> _TEXTE EXTRAIT_
========================
Georges Orwell : La politique, passion et raison
Par Francis Sitel le Mardi, 07 Octobre 2003 PDF Imprimer Envoyer

"Ce mort continue à nous parler avec plus de force et de clarté que la plupart des commentateurs et politiciens dont nous pouvons lire la prose dans le journal de ce matin. Et pourtant, il demeure sinon inconnu, du moins largement mécompris", écrivait Simon Leys à propos de Georges Orwell en 1984 (1).

On connaît des politiques qui se piquent de littérature et des écrivains qui se mêlent de politique, mais peut-être que l'écrivain politique, ce qu'est George Orwell, relève d'une espèce ignorée, et difficile à acclimater. Si bien que de lui on ne retient souvent que 1984, brillante contre-utopie, unanimement saluée, quand on ne la réduit pas à une machine de guerre anticommuniste, comme un lucide avertissement des catastrophes dont menace la modernité.

Simon Leys a remarquablement montré en quoi c'est bien comme écrivain politique qu'Orwell peut être réellement apprécié, dans cette intime et indissociable combinaison qui fait sa particularité. Si on ne prend en compte que la politique, on en fait un propagandiste, avec force contre-sens, et si on ne considère que l'écrivain, on passera à côté de son véritable talent.

Malgré sa connaissance des grands écrivains anglais et français, Orwell a trouvé sa voie propre, incomparable, à partir d'une ascèse qui lui permis d'acérer son regard et d'épurer son écriture. Il nous livre des faits : la misère ouvrière dans le Nord de l'Angleterre, les rapports sociaux dans la société coloniale birmane, la guerre dans les tranchées de Catalogne, les geôles staliniennes de Barcelone... Une technique proche du reportage. Il faut obliger à regarder ce que nous refusons de voir, parce que trop distraits et trop attachés à notre petit confort matériel et intellectuel.

Mais c'est là travail d'écrivain. Car, pour voir, il faut disposer de la "capacité à saisir dans quelle sorte de monde nous vivons"; et dégager les faits du chaos du réel suppose une reconstruction intellectuelle et artistique, la compréhension des forces à l'oeuvre et la sensibilité aux correspondances secrètes entre des expériences apparemment disparates. Avant de réaliser ses grandes oeuvres, il aura fallu à Orwell accumuler les douleurs du jeune collégien humilié, le malaise du policier sensible aux injustices coloniales, les efforts répétés du bourgeois pour s'arracher à une classe haïe, et avoir vécu la tragédie de la révolution espagnole...

Dissection du stalinisme

Il maîtrise alors cette écriture qui est la sienne : froide et lisse, sans ornements, écarts ou ambiguïtés... Cette "esthétique de verre à vitre" qui l'éloigne de la tradition littéraire française. Mais dont il faut souligner l'efficacité au regard de l'essentiel : la dénonciation de la politique comme art de tromper. Car si la politique est langage, et le langage politique, c'est à ce prix : une commune capacité à, invisiblement, mentir et trahir. Qu'on songe à la "novlangue" de 1984, ou aux commandements de La Ferme des animaux (4) : ces traits cruellement ironiques qui, à la lumière du siècle passé, crient de vérité.
========================
> _DONNÉES FOURNIES_
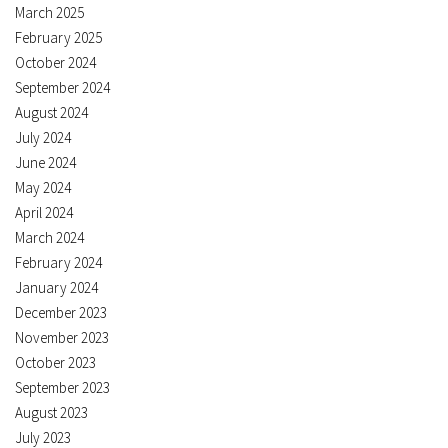
March 2025
February 2025
October 2024
September 2024
August 2024
July 2024
June 2024
May 2024
April 2024
March 2024
February 2024
January 2024
December 2023
November 2023
October 2023
September 2023
August 2023
July 2023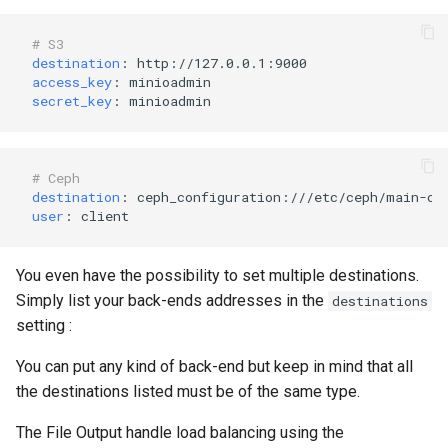
# S3 
destination
:
http://127.0.0.1:9000
access_key
:
minioadmin
secret_key
:
minioadmin
# Ceph
destination
:
ceph_configuration:///etc/ceph/main-cl
user
:
client
You even have the possibility to set multiple destinations.
Simply list your back-ends addresses in the
destinations
setting :
You can put any kind of back-end but keep in mind that all
the destinations listed must be of the same type.
The File Output handle load balancing using the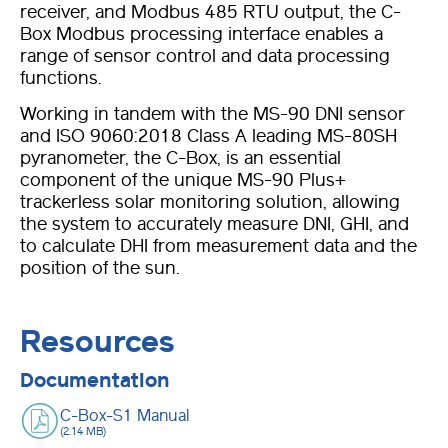
receiver, and Modbus 485 RTU output, the C-
Box Modbus processing interface enables a
range of sensor control and data processing
functions.
Working in tandem with the MS-90 DNI sensor
and ISO 9060:2018 Class A leading MS-80SH
pyranometer, the C-Box, is an essential
component of the unique MS-90 Plus+
trackerless solar monitoring solution, allowing
the system to accurately measure DNI, GHI, and
to calculate DHI from measurement data and the
position of the sun.
Resources
Documentation
C-Box-S1 Manual
(2.14 MB)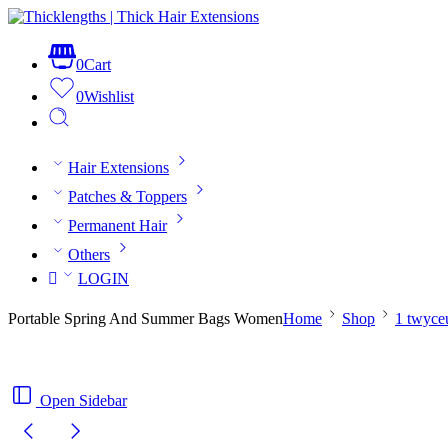
0
Cart
0
Wishlist
Hair Extensions
Patches & Toppers
Permanent Hair
Others
LOGIN
Portable Spring And Summer Bags Women
Home
Shop
1 twyce
Open Sidebar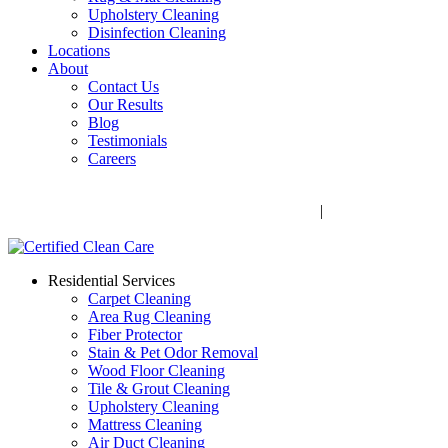
Upholstery Cleaning
Disinfection Cleaning
Locations
About
Contact Us
Our Results
Blog
Testimonials
Careers
Call Now! 706-352-9527 | Mon – Fri: 9 AM – 5 PM
1041 Business Blvd, Watkinsville, GA 30677
|
Rug Drop-Off
Locations
Residential Services
Carpet Cleaning
Area Rug Cleaning
Fiber Protector
Stain & Pet Odor Removal
Wood Floor Cleaning
Tile & Grout Cleaning
Upholstery Cleaning
Mattress Cleaning
Air Duct Cleaning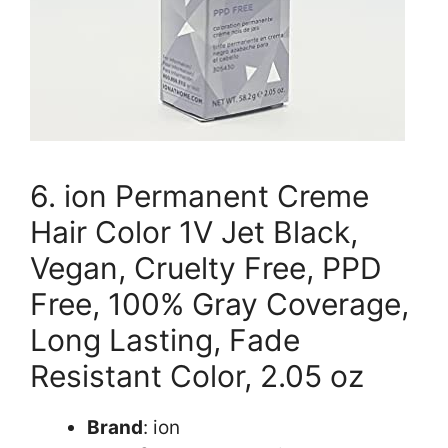
6. ion Permanent Creme
Hair Color 1V Jet Black,
Vegan, Cruelty Free, PPD
Free, 100% Gray Coverage,
Long Lasting, Fade
Resistant Color, 2.05 oz
Brand
: ion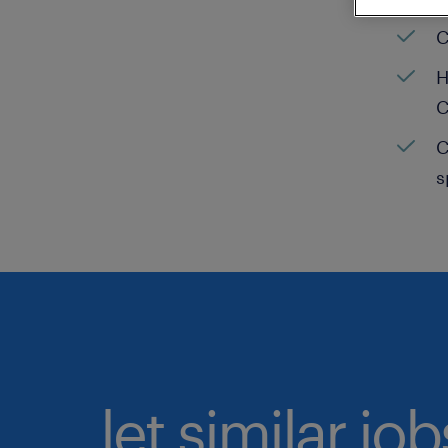
C
H
C
C
s
let similar jo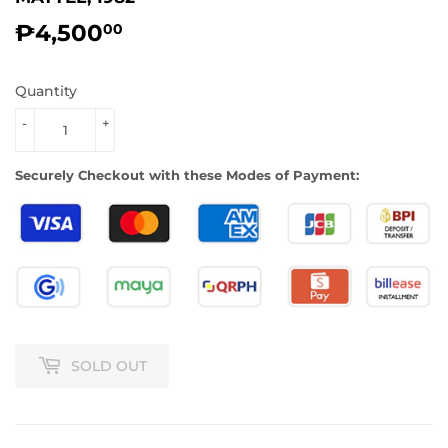
₱4,500
₱4,500.00
00
Quantity
-
+
Securely Checkout with these Modes of Payment:
SOLD OUT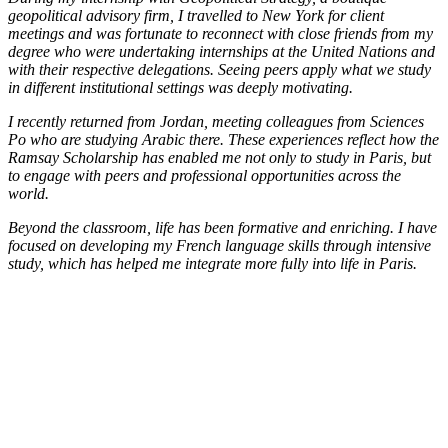
geopolitical advisory firm, I travelled to New York for client
meetings and was fortunate to reconnect with close friends from my
degree who were undertaking internships at the United Nations and
with their respective delegations. Seeing peers apply what we study
in different institutional settings was deeply motivating.
I recently returned from Jordan, meeting colleagues from Sciences
Po who are studying Arabic there. These experiences reflect how the
Ramsay Scholarship has enabled me not only to study in Paris, but
to engage with peers and professional opportunities across the
world.
Beyond the classroom, life has been formative and enriching. I have
focused on developing my French language skills through intensive
study, which has helped me integrate more fully into life in Paris.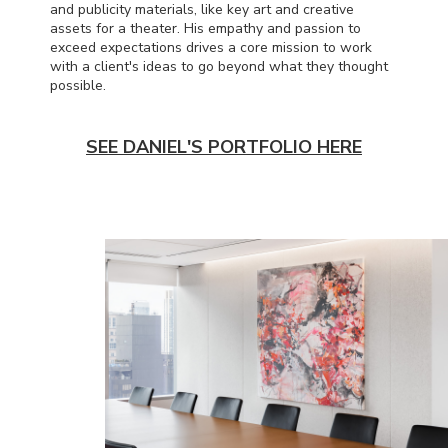
and publicity materials, like key art and creative
assets for a theater. His empathy and passion to
exceed expectations drives a core mission to work
with a client's ideas to go beyond what they thought
possible.
SEE DANIEL'S PORTFOLIO HERE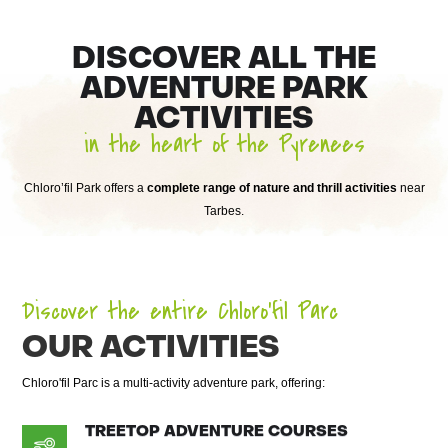
DISCOVER ALL THE
ADVENTURE PARK
ACTIVITIES
in the heart of the Pyrenees
Chloro’fil Park offers a
complete range of nature and thrill activities
near
Tarbes.
Discover the entire Chloro’fil Parc
OUR ACTIVITIES
Chloro'fil Parc is a multi-activity adventure park, offering:
TREETOP ADVENTURE COURSES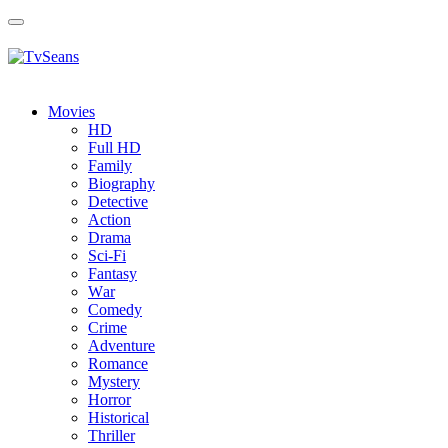
Toggle
navigation
Movies
HD
Full HD
Family
Biography
Detective
Action
Drama
Sci-Fi
Fantasy
Wаr
Comedy
Crimе
Adventure
Romance
Mystery
Horror
Historical
Thriller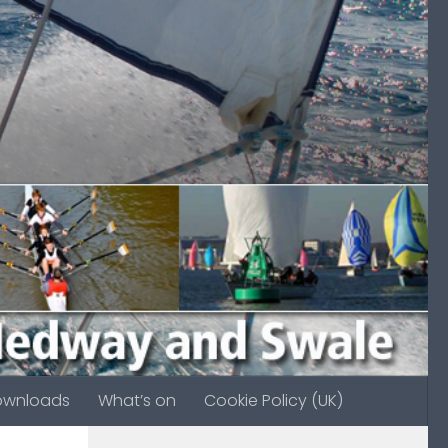
ownloads
What’s on
Cookie Policy (UK)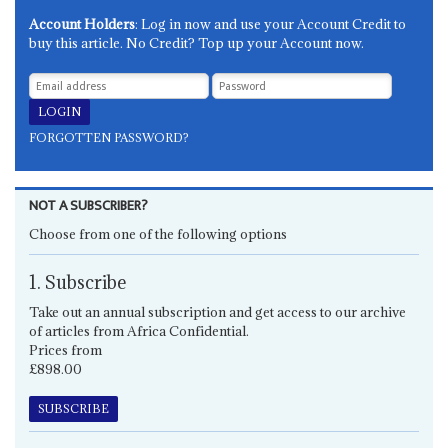
Account Holders
: Log in now and use your Account Credit to
buy this article. No Credit? Top up your Account now.
FORGOTTEN PASSWORD?
NOT A SUBSCRIBER?
Choose from one of the following options
1. Subscribe
Take out an annual subscription and get access to our archive
of articles from Africa Confidential.
Prices from
£898.00
SUBSCRIBE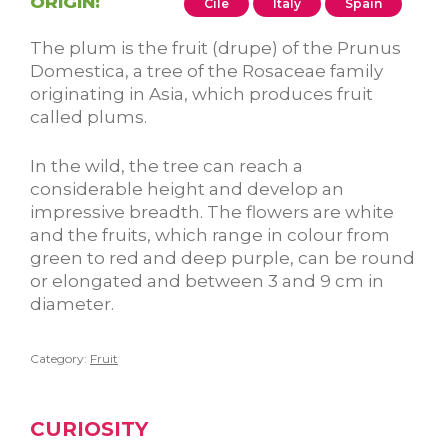
ORIGIN:
Cile
Italy
Spain
The plum is the fruit (drupe) of the Prunus
Domestica, a tree of the Rosaceae family
originating in Asia, which produces fruit
called plums.
In the wild, the tree can reach a
considerable height and develop an
impressive breadth. The flowers are white
and the fruits, which range in colour from
green to red and deep purple, can be round
or elongated and between 3 and 9 cm in
diameter.
Category:
Fruit
CURIOSITY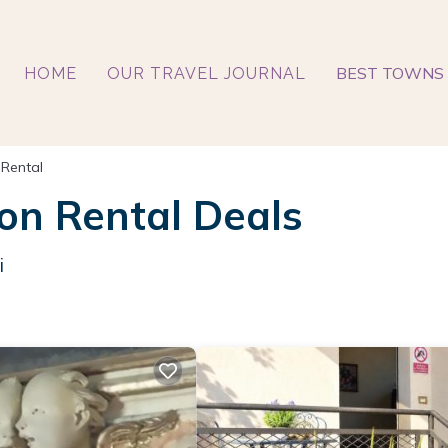
BEST TOWNS 
HOME
OUR TRAVEL JOURNAL
 Rental
on Rental Deals
i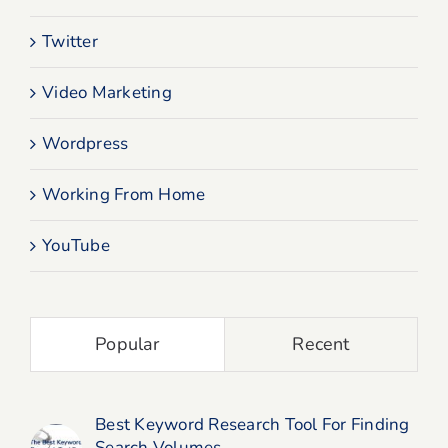
Twitter
Video Marketing
Wordpress
Working From Home
YouTube
Popular
Recent
Best Keyword Research Tool For Finding
Search Volumes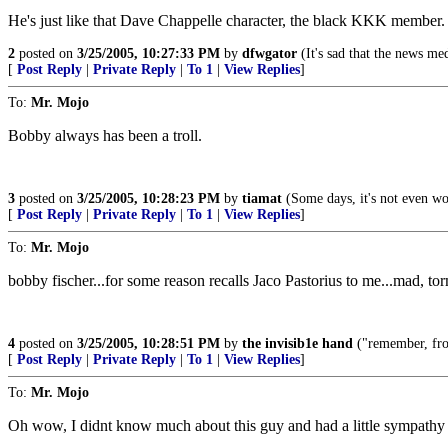
He's just like that Dave Chappelle character, the black KKK member.
2
posted on
3/25/2005, 10:27:33 PM
by
dfwgator
(It's sad that the news med
[
Post Reply
|
Private Reply
|
To 1
|
View Replies
]
To:
Mr. Mojo
Bobby always has been a troll.
3
posted on
3/25/2005, 10:28:23 PM
by
tiamat
(Some days, it's not even wo
[
Post Reply
|
Private Reply
|
To 1
|
View Replies
]
To:
Mr. Mojo
bobby fischer...for some reason recalls Jaco Pastorius to me...mad, to
4
posted on
3/25/2005, 10:28:51 PM
by
the invisib1e hand
("remember, from
[
Post Reply
|
Private Reply
|
To 1
|
View Replies
]
To:
Mr. Mojo
Oh wow, I didnt know much about this guy and had a little sympathy f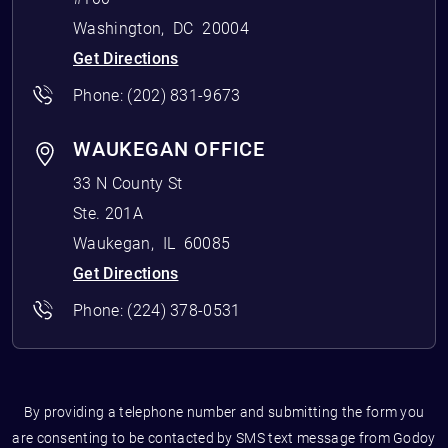
Washington
,
DC
20004
Get Directions
Phone:
(202) 831-9673
WAUKEGAN OFFICE
33 N County St
Ste. 201A
Waukegan
,
IL
60085
Get Directions
Phone:
(224) 378-0531
By providing a telephone number and submitting the form you
are consenting to be contacted by SMS text message from Godoy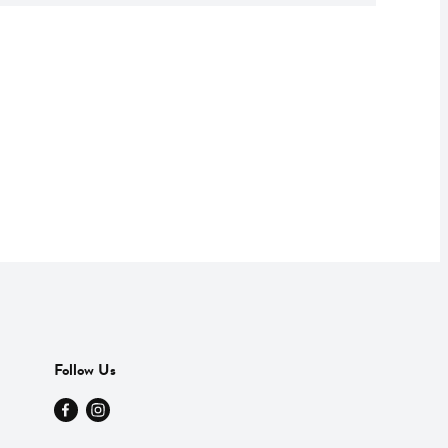
Follow Us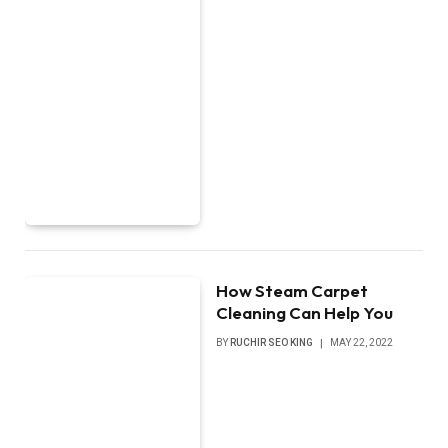
How Steam Carpet
Cleaning Can Help You
BY
RUCHIR SEO KING
MAY 22, 2022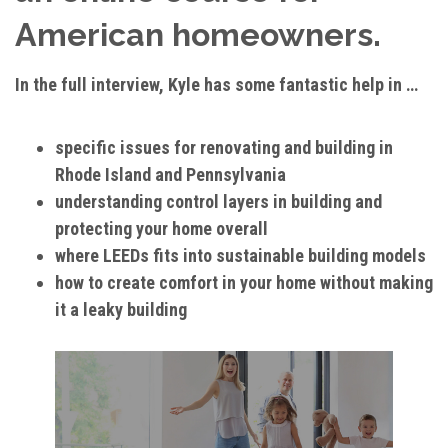
American homeowners.
In the full interview, Kyle has some fantastic help in …
specific issues for renovating and building in
Rhode Island and Pennsylvania
understanding control layers in building and
protecting your home overall
where LEEDs fits into sustainable building models
how to create comfort in your home without making
it a leaky building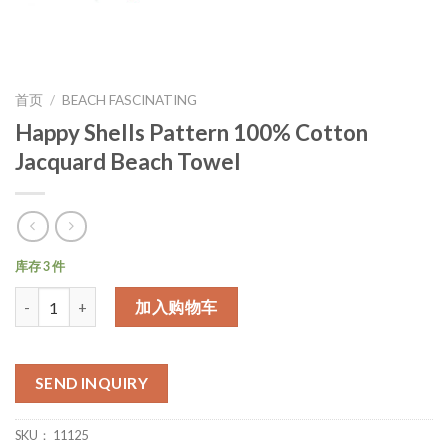
首页
/
BEACH FASCINATING
Happy Shells Pattern 100% Cotton
Jacquard Beach Towel
库存 3 件
数量
加入购物车
SEND INQUIRY
SKU：
11125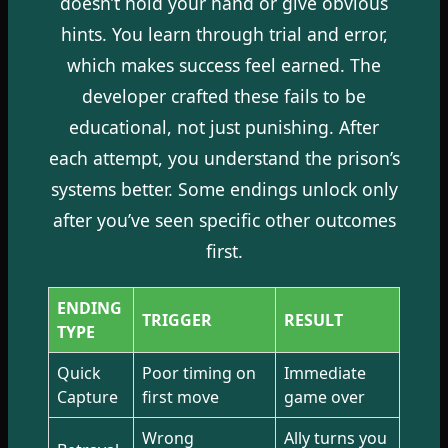
doesn’t hold your hand or give obvious
hints. You learn through trial and error,
which makes success feel earned. The
developer crafted these fails to be
educational, not just punishing. After
each attempt, you understand the prison’s
systems better. Some endings unlock only
after you’ve seen specific other outcomes
first.
ENDING
TRIGGER
RESULT
TYPE
Quick
Poor timing on
Immediate
Capture
first move
game over
Wrong
Ally turns you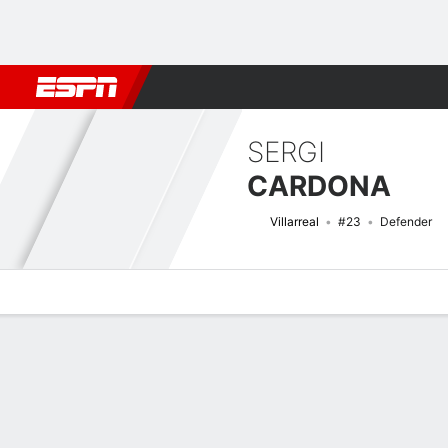
Football
NBA
NFL
MLB
Cricket
Boxing
Rugby
More 
SERGI
CARDONA
Villarreal
#23
Defender
Overview
Bio
News
Matches
Stats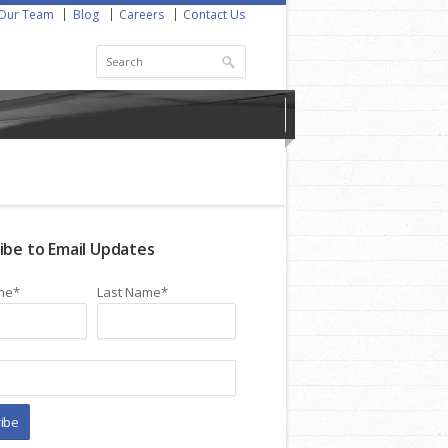
Our Team
Blog
Careers
Contact Us
ibe to Email Updates
me
*
Last Name
*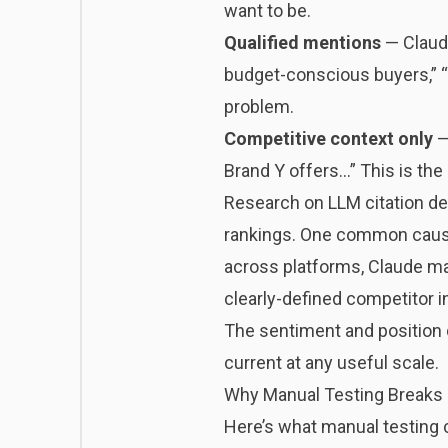
want to be.
Qualified mentions
— Claude
budget-conscious buyers,” “n
problem.
Competitive context only
—
Brand Y offers…” This is the 
Research on
LLM citation d
rankings. One common cause 
across platforms, Claude may
clearly-defined competitor i
The sentiment and position 
current at any useful scale.
Why Manual Testing Breaks
Here’s what manual testing ca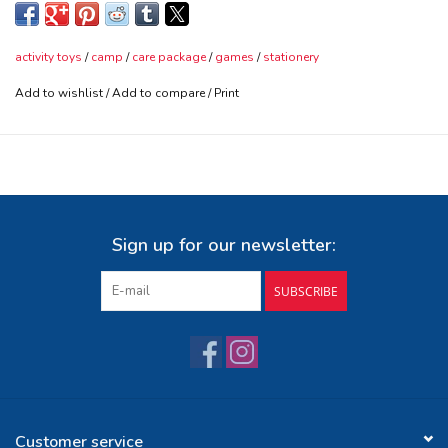
their interests will help as well - We pack it in a fun camp care
box and will send it within 2 days of receiving the order
activity toys
/
camp
/
care package
/
games
/
stationery
Add to wishlist
/
Add to compare
/
Print
Sign up for our newsletter:
SUBSCRIBE
Customer service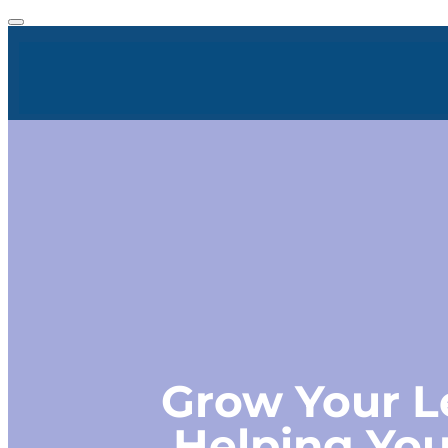
Grow Your L
Helping You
========================
> _TRAVAIL DEMANDÉ_
Prolongez l'article sur Orwell écrivain politique en reprenant juste après sa dernière phrase.

> _PRODUCTION ATTENDUE_
On pourrait dire que si Molière a eu l'audace et le génie de s'attaquer à l'hypocrisie religieuse, Orwell a su affronter la perversion politique, celle qui permet de retourner en son contraire un idéal, pour mettre au service d'un système maléfique l'élan révolutionnaire du peuple.

Il a vu que le fascisme ne peut être réduit à l'expression du capitalisme, mais se nourrit des aspirations socialistes qu'il pervertit. Et, surtout, il a compris le stalinisme, cette germination au coeur même de la révolution de son contraire, ce despotisme bureaucratique, rendu terrible par sa capacité à se nourrir des énergies militantes trompées. Ce qu'il a mis en scène dans 1984 et La Ferme des animaux.

Mais si, dans de tels labyrinthes, Orwell, malgré son ignorance du marxisme et son refus des partis, a su ne pas s'égarer, c'est grâce à une orientation politique. C'est ici qu'il convient de réfuter les lectures qui, voulant réduire son oeuvre à un simple témoignage contre le totalitarisme, voient en lui au pire un anticommuniste, au mieux un humaniste.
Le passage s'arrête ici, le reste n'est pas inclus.